The tonal difference between The Redemption of Erâth and 22 Scars is distinct, to say the least; I suspect most people would not assume they were the work of the same author. But there’s a reason for that; the entire world of Erâth is derivative of Tolkien’s Middle-Earth, and so it makes sense that the tone of those stories would match. The world of 22 Scars, however, is bleak, numb, and highly personal – it is my world.

Now, this isn’t to say necessarily that all pastiche is worthless; I believe there is a value in being able to recreate the style of your favorite artists whilst recognizing that what you’re creating isn’t necessarily meant to stand on its own without context. For my second YA novel, The Broken, I needed to write a few songs to get in the heads of the band members described in the book.
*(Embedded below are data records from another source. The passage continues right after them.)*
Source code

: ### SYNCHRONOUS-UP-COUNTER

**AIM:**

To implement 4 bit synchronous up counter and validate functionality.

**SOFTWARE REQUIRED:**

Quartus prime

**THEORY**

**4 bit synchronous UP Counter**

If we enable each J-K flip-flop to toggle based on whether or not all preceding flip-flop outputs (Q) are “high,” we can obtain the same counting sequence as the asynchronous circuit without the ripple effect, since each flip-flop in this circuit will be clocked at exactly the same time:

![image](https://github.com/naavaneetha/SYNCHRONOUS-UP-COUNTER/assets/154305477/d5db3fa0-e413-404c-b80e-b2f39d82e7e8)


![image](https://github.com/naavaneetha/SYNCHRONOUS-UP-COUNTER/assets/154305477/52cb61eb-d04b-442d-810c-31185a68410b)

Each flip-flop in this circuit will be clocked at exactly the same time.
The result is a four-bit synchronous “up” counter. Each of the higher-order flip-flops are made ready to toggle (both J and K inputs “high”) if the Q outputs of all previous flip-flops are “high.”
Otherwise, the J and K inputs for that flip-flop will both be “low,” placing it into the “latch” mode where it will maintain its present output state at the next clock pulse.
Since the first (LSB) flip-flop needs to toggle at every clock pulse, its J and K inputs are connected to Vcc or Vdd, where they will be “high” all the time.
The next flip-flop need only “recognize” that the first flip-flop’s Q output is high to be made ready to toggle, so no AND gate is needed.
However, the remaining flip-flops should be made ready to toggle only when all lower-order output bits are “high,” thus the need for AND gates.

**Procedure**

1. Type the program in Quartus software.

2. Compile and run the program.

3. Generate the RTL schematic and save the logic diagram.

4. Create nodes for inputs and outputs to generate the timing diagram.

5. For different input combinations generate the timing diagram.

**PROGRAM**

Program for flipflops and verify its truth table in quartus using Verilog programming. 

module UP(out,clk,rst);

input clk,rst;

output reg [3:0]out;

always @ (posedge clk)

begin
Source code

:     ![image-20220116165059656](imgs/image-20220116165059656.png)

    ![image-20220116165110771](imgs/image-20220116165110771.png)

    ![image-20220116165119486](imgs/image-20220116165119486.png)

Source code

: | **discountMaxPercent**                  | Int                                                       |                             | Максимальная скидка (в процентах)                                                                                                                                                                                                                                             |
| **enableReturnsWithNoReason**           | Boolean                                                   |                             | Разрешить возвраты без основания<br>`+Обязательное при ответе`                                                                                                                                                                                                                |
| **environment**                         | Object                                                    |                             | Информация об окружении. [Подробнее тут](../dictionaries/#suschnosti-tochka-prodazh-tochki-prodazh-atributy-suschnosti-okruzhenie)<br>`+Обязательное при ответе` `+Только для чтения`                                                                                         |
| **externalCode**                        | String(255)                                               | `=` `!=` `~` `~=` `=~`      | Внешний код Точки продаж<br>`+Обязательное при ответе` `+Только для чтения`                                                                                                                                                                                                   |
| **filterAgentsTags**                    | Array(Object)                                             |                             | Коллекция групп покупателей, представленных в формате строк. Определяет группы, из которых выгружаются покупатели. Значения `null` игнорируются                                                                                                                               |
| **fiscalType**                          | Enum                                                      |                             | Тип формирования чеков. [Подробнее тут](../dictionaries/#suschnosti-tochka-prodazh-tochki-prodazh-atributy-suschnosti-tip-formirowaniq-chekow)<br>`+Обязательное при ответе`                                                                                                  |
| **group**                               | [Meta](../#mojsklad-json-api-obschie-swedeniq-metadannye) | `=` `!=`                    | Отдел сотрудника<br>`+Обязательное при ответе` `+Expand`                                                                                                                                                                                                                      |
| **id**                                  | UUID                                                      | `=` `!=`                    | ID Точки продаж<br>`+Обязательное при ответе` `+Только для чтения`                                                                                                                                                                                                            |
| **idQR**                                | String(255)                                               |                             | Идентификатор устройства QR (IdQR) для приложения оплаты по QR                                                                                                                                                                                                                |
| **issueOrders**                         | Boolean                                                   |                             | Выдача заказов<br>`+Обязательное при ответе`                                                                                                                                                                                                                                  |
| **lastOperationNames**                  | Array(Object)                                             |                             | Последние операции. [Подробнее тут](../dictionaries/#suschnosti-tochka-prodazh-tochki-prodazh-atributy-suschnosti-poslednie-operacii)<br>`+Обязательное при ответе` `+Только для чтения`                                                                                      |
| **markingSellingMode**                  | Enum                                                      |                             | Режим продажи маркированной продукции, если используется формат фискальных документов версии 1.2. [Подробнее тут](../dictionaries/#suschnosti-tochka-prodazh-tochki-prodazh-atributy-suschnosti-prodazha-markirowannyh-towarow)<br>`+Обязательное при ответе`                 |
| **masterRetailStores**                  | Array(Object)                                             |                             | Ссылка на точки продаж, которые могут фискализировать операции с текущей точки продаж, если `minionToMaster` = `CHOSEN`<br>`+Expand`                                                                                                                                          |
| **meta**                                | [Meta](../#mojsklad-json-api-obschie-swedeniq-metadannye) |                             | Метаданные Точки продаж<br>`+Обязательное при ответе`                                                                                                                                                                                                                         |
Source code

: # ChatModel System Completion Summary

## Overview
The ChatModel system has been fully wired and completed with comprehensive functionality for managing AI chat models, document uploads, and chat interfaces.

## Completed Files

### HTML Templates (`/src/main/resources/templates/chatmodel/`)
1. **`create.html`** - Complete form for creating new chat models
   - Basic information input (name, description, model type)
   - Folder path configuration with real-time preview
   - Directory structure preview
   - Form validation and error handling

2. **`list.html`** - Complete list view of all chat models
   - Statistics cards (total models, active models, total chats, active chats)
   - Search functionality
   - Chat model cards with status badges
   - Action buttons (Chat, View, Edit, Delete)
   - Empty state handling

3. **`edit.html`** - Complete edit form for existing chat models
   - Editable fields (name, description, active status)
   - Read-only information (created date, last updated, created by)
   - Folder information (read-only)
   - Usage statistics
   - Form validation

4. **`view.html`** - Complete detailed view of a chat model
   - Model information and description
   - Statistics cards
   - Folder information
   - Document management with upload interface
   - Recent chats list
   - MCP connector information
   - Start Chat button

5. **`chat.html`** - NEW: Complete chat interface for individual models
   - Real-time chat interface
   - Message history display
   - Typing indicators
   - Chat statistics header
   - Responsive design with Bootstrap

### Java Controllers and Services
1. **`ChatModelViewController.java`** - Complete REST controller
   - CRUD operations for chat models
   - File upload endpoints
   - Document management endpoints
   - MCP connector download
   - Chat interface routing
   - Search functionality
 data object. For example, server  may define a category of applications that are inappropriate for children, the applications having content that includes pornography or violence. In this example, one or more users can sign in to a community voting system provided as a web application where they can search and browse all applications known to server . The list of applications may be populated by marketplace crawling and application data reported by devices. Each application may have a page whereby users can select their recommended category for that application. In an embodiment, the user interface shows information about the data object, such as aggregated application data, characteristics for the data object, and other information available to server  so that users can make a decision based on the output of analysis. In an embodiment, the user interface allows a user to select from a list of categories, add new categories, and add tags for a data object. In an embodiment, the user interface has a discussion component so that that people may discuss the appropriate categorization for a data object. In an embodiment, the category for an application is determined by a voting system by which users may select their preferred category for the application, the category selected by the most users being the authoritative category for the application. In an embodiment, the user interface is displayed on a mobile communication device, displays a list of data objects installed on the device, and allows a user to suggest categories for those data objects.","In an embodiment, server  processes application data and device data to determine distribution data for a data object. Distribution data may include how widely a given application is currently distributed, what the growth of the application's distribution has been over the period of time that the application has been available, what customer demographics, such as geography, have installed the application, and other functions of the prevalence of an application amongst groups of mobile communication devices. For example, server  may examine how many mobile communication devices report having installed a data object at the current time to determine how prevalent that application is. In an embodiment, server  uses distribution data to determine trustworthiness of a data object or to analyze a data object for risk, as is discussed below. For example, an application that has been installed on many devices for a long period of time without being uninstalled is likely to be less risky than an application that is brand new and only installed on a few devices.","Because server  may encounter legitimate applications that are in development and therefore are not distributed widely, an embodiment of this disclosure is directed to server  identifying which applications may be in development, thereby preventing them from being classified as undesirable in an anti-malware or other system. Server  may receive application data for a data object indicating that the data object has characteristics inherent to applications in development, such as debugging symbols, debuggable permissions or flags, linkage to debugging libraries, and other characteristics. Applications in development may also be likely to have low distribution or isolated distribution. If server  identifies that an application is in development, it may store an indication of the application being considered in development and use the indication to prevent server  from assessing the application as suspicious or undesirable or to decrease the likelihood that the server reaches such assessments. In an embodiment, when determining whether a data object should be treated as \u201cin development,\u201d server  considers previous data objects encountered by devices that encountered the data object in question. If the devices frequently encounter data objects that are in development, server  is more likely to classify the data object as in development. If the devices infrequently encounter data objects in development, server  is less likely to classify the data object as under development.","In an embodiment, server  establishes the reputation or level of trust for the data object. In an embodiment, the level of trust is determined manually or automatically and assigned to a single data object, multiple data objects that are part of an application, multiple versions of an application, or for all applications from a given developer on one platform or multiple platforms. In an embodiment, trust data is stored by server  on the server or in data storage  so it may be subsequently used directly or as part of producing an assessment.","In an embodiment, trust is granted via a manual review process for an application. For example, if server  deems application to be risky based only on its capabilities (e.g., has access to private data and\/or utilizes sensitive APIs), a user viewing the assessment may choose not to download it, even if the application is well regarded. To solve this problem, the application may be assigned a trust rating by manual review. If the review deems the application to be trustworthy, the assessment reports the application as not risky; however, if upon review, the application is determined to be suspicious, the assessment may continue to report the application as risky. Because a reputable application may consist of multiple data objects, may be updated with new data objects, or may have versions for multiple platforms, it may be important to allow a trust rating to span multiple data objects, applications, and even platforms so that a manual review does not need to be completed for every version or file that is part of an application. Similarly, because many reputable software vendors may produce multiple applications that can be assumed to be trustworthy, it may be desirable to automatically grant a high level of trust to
However, these songs would be from the early- to mid-nineties, and to write songs that I would write today wouldn’t have fit. Instead, I listened to a lot of Rage Against the Machine, Korn, and even through to System of a Down and Slipknot, and wrote five songs that, to my ear, could have been the bastard children of these bands.

If I were to write a soundtrack to a period film, I would want that soundtrack to sound like it came from that era. The same rules apply. I wouldn’t bill that soundtrack as art in its own regard, but rather to be considered against similar works of the era.

Ultimately, I think that there is a fine line between influence and pastiche. It’s fine to be influenced by other artists, but the moment what you create could have been made by that same artist, you’ve lost the most important thing in art: your own soul.